**ПОСТАНОВКА ЗАДАЧИ A**.
Перепиши фрагмент документа от «Саид-Мустафа Камаль, молодой» до «для полуострова Индостан.», заменив «Персидского залива» на «Аравийского моря».

**ФРАГМЕНТ ДОКУМЕНТА**.
· · · · ·
Обе сцены дышали уютной простотой, хотя в Карачи пляж выглядел несколько более космополитическим. Индуистский храм – бурый, причудливый, разрушающийся – высился на заднем плане, словно часовой. Здесь я мог вообразить себе Карачи как небольшой рыбачий городок, где существует свобода вероисповеданий, как некий спутник Мумбая (Бомбея) и других городов на западном индийском побережье – как нечто, чем Карачи и надлежало бы стать по праву, не подвергнись он архитектурному разгрому. Видно было: едва лишь возник мусульманский Пакистан, и Карачи оказался отрезан от Индии, порт утратил органическую связь со всеми прочими центрами индийской цивилизации. В итоге он превратился в изолированный исламский город-государство, лишенный обогащающего влияния многосторонней индуистской духовности. И оттого, даже раздавшись вширь, Карачи не обрел достаточной вещественности. Не исключено, что глобализация в духе Дубая и других стран Персидского залива в конце концов принесла бы Карачи благо. Потеряв Индию, порт получил бы взамен тесное общение с Персидским заливом.
Саид-Мустафа Камаль, молодой мэр Карачи, говорил о создании центра информационных технологий, который превратил бы город в «перевалочный пункт» при обмене полезными идеями, возникающими на берегах Персидского залива и в Азии [18]. Имелись и другие взгляды на будущее Карачи – не шедшие полностью вразрез с точкой зрения молодого мэра, но скорее соответствовавшие воззрениям белуджей относительно собственной земли. Предполагалось, что Карачи способен сделаться столицей независимого – по крайней мере, автономного – Синда; причем ни Пакистан, ни Индия не рассматривались как последнее слово в политической организации, по-человечески приемлемой для полуострова Индостан.
· · · · ·
**СОХРАНЁННЫЕ СТРОКИ**.
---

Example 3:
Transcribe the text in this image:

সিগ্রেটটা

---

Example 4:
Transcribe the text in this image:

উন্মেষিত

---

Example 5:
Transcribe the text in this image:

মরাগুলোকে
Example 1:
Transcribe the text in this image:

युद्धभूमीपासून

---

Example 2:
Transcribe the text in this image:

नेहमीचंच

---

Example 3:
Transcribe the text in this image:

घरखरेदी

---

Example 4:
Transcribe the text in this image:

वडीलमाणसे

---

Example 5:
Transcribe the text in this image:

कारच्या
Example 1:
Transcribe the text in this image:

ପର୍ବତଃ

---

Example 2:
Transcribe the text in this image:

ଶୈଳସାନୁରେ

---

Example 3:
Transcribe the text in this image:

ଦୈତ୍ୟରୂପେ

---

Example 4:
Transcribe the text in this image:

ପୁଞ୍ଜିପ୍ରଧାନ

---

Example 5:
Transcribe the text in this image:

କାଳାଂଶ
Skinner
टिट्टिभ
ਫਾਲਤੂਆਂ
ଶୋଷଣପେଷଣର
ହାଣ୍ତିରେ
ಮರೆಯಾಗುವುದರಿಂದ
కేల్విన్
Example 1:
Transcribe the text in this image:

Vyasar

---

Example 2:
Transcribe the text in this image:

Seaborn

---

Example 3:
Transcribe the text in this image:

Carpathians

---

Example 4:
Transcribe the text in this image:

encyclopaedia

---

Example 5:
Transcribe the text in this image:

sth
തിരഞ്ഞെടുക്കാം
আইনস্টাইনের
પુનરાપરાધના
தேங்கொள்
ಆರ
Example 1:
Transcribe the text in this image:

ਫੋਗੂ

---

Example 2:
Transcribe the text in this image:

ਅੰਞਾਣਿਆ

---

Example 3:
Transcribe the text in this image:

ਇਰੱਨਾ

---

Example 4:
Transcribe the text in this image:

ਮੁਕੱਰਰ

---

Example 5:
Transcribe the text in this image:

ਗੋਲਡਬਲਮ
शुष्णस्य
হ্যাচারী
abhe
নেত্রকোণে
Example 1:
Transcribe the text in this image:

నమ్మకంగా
· · · · ·
**ПОСТАНОВКА ЗАДАЧИ B**.
Пожалуйста, оформи все сохранённые строки выше в виде нумерованного списка без пустых строк.

**ОТВЕТ К ЗАДАНИЮ A**.
Саид-Мустафа Камаль, молодой мэр Карачи, говорил о создании центра информационных технологий, который превратил бы город в «перевалочный пункт» при обмене полезными идеями, возникающими на берегах Аравийского моря и в Азии [18]. Имелись и другие взгляды на будущее Карачи – не шедшие полностью вразрез с точкой зрения молодого мэра, но скорее соответствовавшие воззрениям белуджей относительно собственной земли. Предполагалось, что Карачи способен сделаться столицей независимого – по крайней мере, автономного – Синда; причем ни Пакистан, ни Индия не рассматривались как последнее слово в политической организации, по-человечески приемлемой для полуострова Индостан.

**ОТВЕТ К ЗАДАНИЮ B**.
1. ---
2. Example 3:
3. Transcribe the text in this image:
4. সিগ্রেটটা
5. ---
6. Example 4:
7. Transcribe the text in this image:
8. উন্মেষিত
9. ---
10. Example 5:
11. Transcribe the text in this image:
12. মরাগুলোকে
13. Example 1:
14. Transcribe the text in this image:
15. युद्धभूमीपासून
16. ---
17. Example 2:
18. Transcribe the text in this image:
19. नेहमीचंच
20. ---
21. Example 3:
22. Transcribe the text in this image:
23. घरखरेदी
24. ---
25. Example 4:
26. Transcribe the text in this image:
27. वडीलमाणसे
28. ---
29. Example 5:
30. Transcribe the text in this image:
31. कारच्या
32. Example 1:
33. Transcribe the text in this image:
34. ପର୍ବତଃ
35. ---
36. Example 2:
37. Transcribe the text in this image:
38. ଶୈଳସାନୁରେ
39. ---
40. Example 3:
41. Transcribe the text in this image:
42. ଦୈତ୍ୟରୂପେ
43. ---
44. Example 4:
45. Transcribe the text in this image:
46. ପୁଞ୍ଜିପ୍ରଧାନ
47. ---
48. Example 5:
49. Transcribe the text in this image:
50. କାଳାଂଶ
51. Skinner
52. टिट्टिभ
53. ਫਾਲਤੂਆਂ
54. ଶୋଷଣପେଷଣର
55. ହାଣ୍ତିରେ
56. ಮರೆಯಾಗುವುದರಿಂದ
57. కేల్విన్
58. Example 1:
59. Transcribe the text in this image:
60. Vyasar
61. ---
62. Example 2:
63. Transcribe the text in this image:
64. Seaborn
65. ---
66. Example 3:
67. Transcribe the text in this image:
68. Carpathians
69. ---
70. Example 4:
71. Transcribe the text in this image:
72. encyclopaedia
73. ---
74. Example 5:
75. Transcribe the text in this image:
76. sth
77. തിരഞ്ഞെടുക്കാം
78. আইনস্টাইনের
79. પુનરાપરાધના
80. தேங்கொள்
81. ಆರ
82. Example 1:
83. Transcribe the text in this image:
84. ਫੋਗੂ
85. ---
86. Example 2:
87. Transcribe the text in this image:
88. ਅੰਞਾਣਿਆ
89. ---
90. Example 3:
91. Transcribe the text in this image:
92. ਇਰੱਨਾ
93. ---
94. Example 4:
95. Transcribe the text in this image:
96. ਮੁਕੱਰਰ
97. ---
98. Example 5:
99. Transcribe the text in this image:
100. ਗੋਲਡਬਲਮ
101. शुष्णस्य
102. হ্যাচারী
103. abhe
104. নেত্রকোণে
105. Example 1:
106. Transcribe the text in this image:
107. నమ్మకంగా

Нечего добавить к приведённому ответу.